> [Textauszug]
Der Angriff auf die Städte beginnt mitten in Zürich. In einem schicken Viersternehotel neben der Bahnhofstrasse präsentierte die SVP-Spitze am Donnerstag ihren Plan gegen die urbane Schweiz mit dem klingenden Namen «Die Schmarotzer-Politik der links-grünen Städte».
Die Städterinnen und Städter nerven die Partei. Sie würden auf Kosten der Landbevölkerung in gemeinnützigen Wohnungen wohnen, von Kita-Leistungen profitieren und weniger Krankenkassenprämien bezahlen, als sie Kosten verursachen. Vor allem aber stören sich die SVPler daran, dass die meisten Städter lieber SP und Grüne als SVP wählen.

> [Aufgabe 1] Kopiere aus dem Textauszug wortgetreu den Abschnitt, der bei den Worten „Die Städterinnen und“ beginnt und nach den Worten „als SVP wählen.“ endet.

> [Eingabedaten]
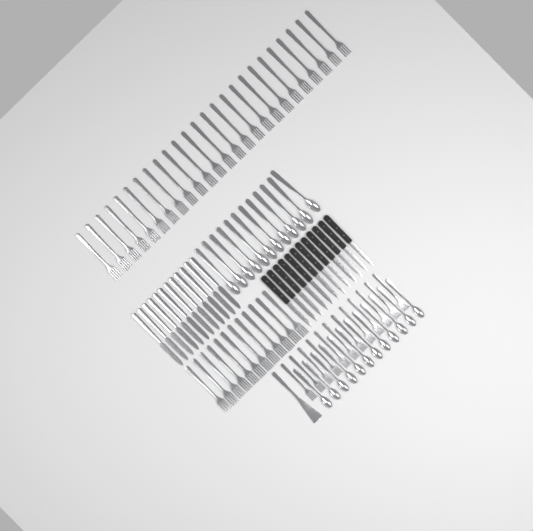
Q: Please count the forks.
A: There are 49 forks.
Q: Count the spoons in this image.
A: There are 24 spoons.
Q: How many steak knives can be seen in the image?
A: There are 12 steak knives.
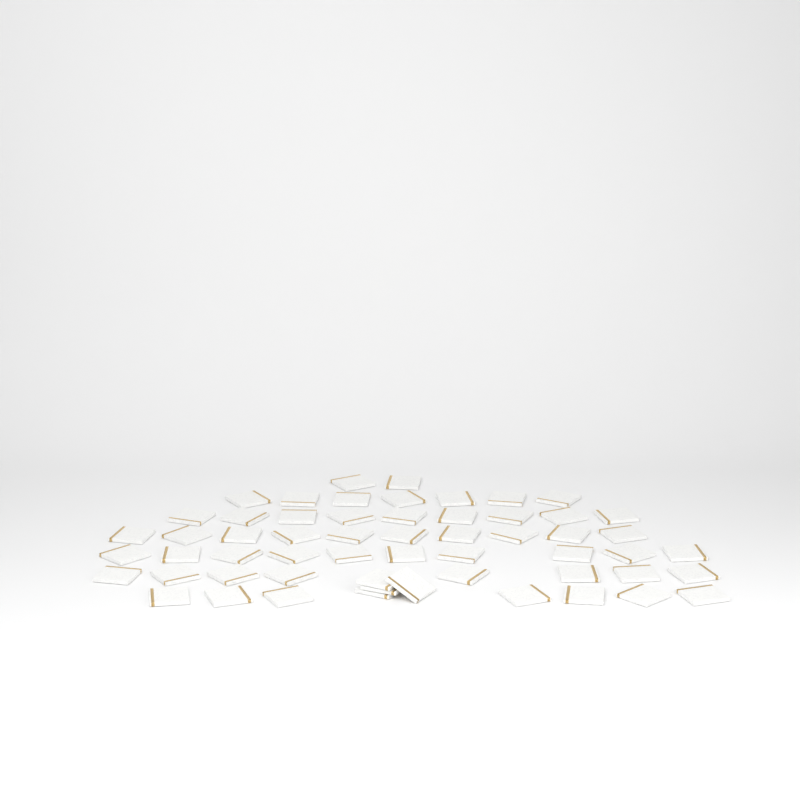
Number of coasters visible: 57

==

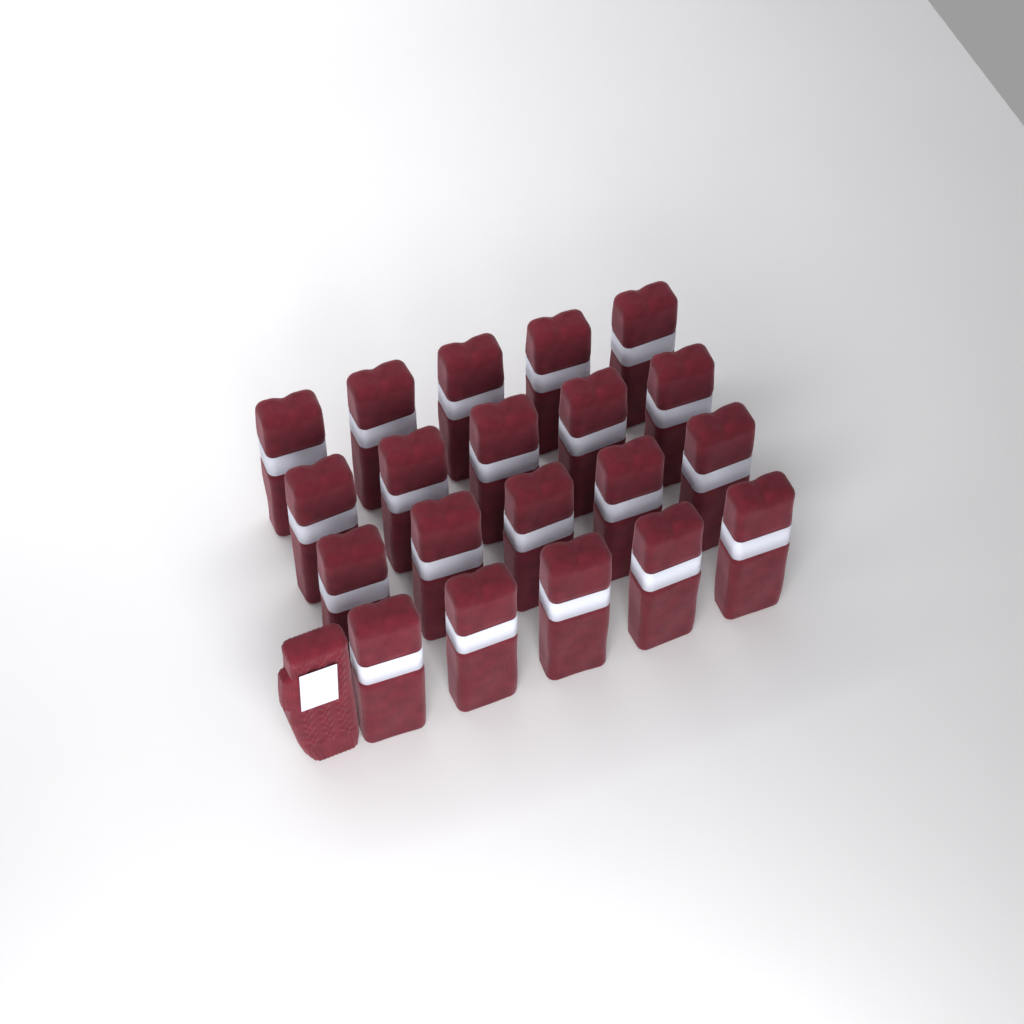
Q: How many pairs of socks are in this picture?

--

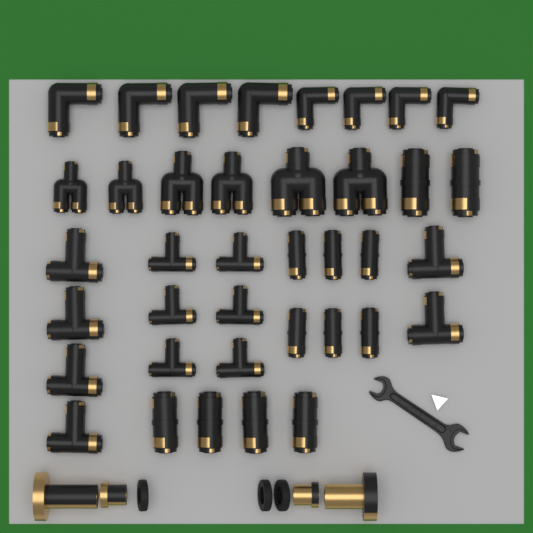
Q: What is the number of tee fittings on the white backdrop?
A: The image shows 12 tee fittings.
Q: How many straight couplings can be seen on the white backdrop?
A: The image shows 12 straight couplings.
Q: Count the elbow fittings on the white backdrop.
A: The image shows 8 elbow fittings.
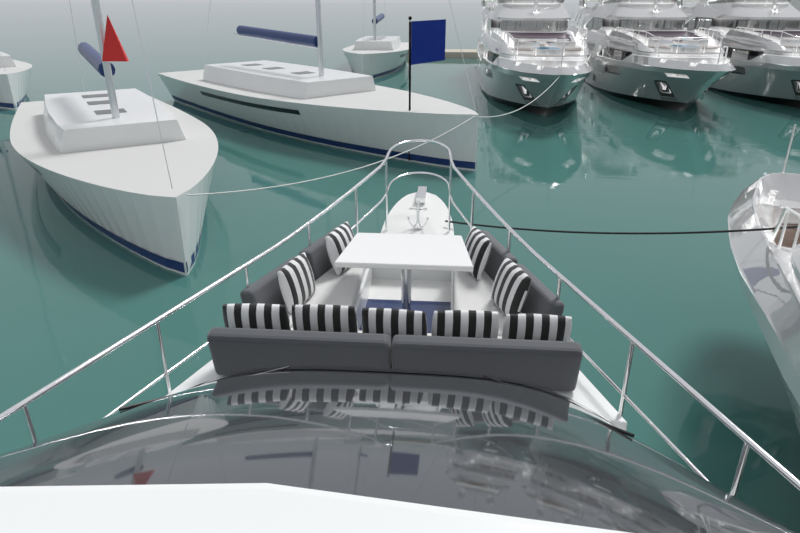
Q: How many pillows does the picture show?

> [Aufgabe 2] Gib aus den Datenzeilen unverändert den Bereich wieder, der mit der Zeile mit „Q: Please count the forks.“ beginnt und nach der Zeile mit „Number of coasters visible: 57“ endet. Beide Grenzzeilen gehören dazu, die Bilder lässt du in der Antwort weg.

> [Lösung 1]
Die Städterinnen und Städter nerven die Partei. Sie würden auf Kosten der Landbevölkerung in gemeinnützigen Wohnungen wohnen, von Kita-Leistungen profitieren und weniger Krankenkassenprämien bezahlen, als sie Kosten verursachen. Vor allem aber stören sich die SVPler daran, dass die meisten Städter lieber SP und Grüne als SVP wählen.

> [Lösung 2]
Q: Please count the forks.
A: There are 49 forks.
Q: Count the spoons in this image.
A: There are 24 spoons.
Q: How many steak knives can be seen in the image?
A: There are 12 steak knives.
Number of coasters visible: 57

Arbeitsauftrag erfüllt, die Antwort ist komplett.